Amigo comunista: Bolsonaro pediu ajuda à China, pois sabia que leilão do pré-sal seria fracasso

O objetivo era evitar a ausência de interessados estrangeiros no evento

Jair Bolsonaro, durante recepção ao Presidente da República Popular da China, Xi Jinping. Foto: Alan Santos / PR

O presidente Jair Bolsonaro (PSL-RJ) pediu ao dirigente da China, Xi Jinping, que as petroleiras chinesas participassem do megaleilão do pré-sal desta semana. O objetivo era evitar a ausência de interessados estrangeiros no evento.

A conversa ocorreu durante visita oficial de Bolsonaro ao país, no fim de outubro. O governo já sabia que o modelo previsto para a venda dos quatro campos do pré-sal não atrairia concorrentes.

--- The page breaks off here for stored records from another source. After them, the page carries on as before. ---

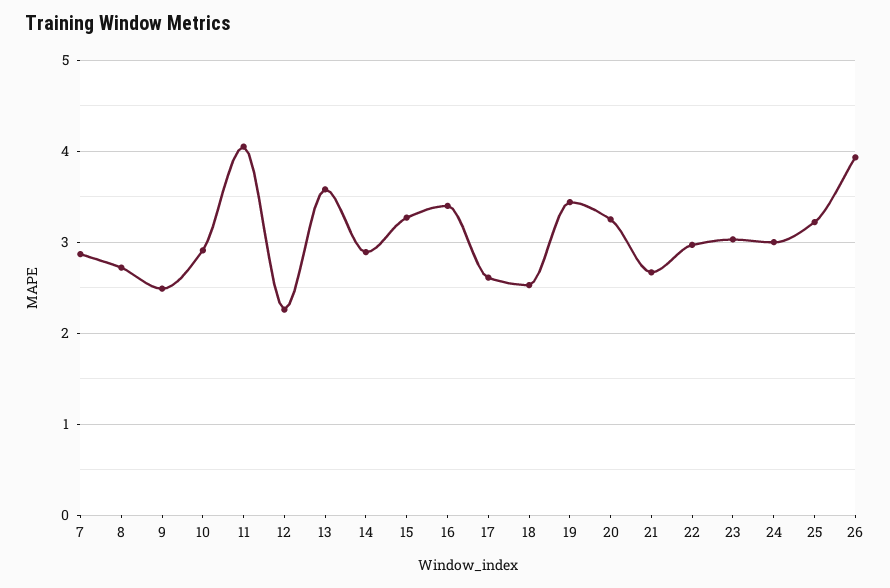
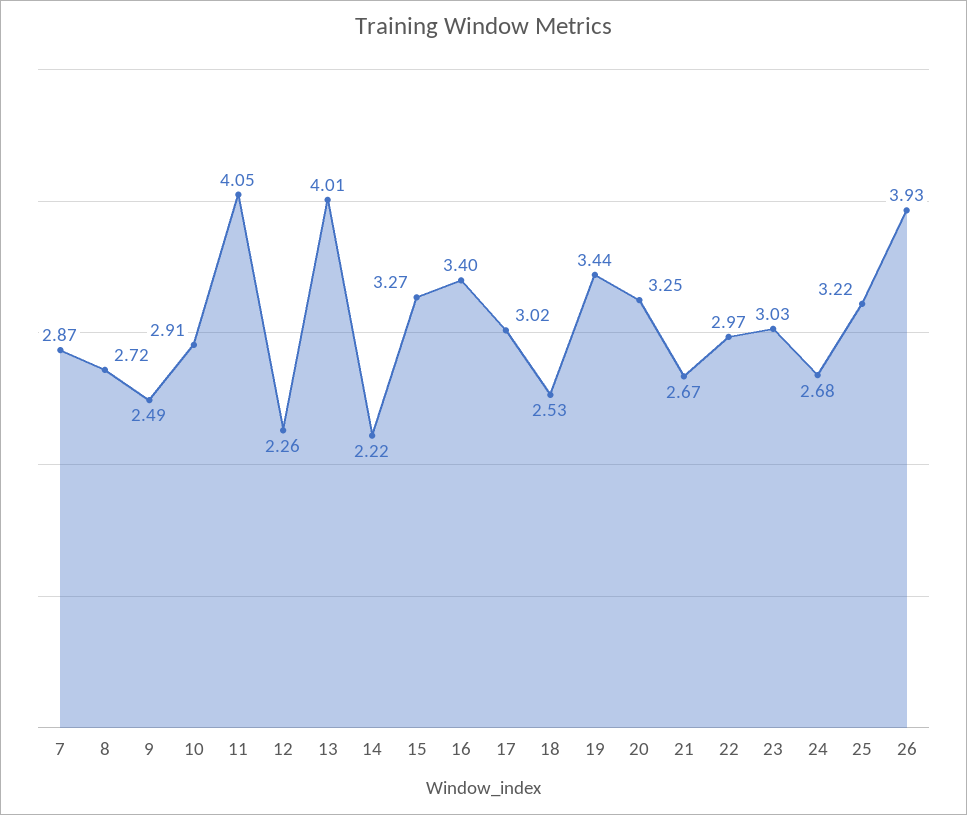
  {
    "7": 2.87,
    "8": 2.72,
    "9": 2.49,
    "10": 2.91,
    "11": 4.05,
    "12": 2.26,
-   "13": 3.6,
+   "13": 4.01,
-   "14": 2.9,
+   "14": 2.22,
    "15": 3.27,
    "16": 3.4,
-   "17": 2.6,
+   "17": 3.02,
    "18": 2.53,
    "19": 3.44,
    "20": 3.25,
    "21": 2.67,
    "22": 2.97,
    "23": 3.03,
-   "24": 3,
+   "24": 2.68,
    "25": 3.22,
    "26": 3.93
  }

Um executivo da Petrobras foi à China, depois do aceno positivo de Xi, para fechar a parceria da estatal com as petroleiras CNOOC e CNODC, ambas controladas pelo governo chinês. As informações são de pessoas que acompanharam as conversas presidenciais.

Pelas regras, quem vencesse a disputa teria de desembolsar à vista uma quantia bilionária. Somente no campo de Búzios, o maior deles, o desembolso será de quase R$ 70 bilhões.

Cada uma entrou com participação de 5% no consórcio que arrematou Búzios.

No acordo com os chineses, segundo pessoas que acompanharam as negociações, a Petrobras receberia dos dois sócios dinheiro antecipado pela venda futura de óleo.

O arranjo garantiu dinheiro rápido para a Petrobras, que terá de retirar de seu caixa neste ano R$ 29 bilhões para pagar pelos direitos de exploração dos dois blocos (Búzios e Itapu). Em Itapu, a estatal fará a exploração sozinha.

Por meio de sua assessoria, a Petrobras disse que não pode comentar detalhes de um contrato privado. A assessoria de imprensa do Planalto não respondeu até a conclusão deste texto.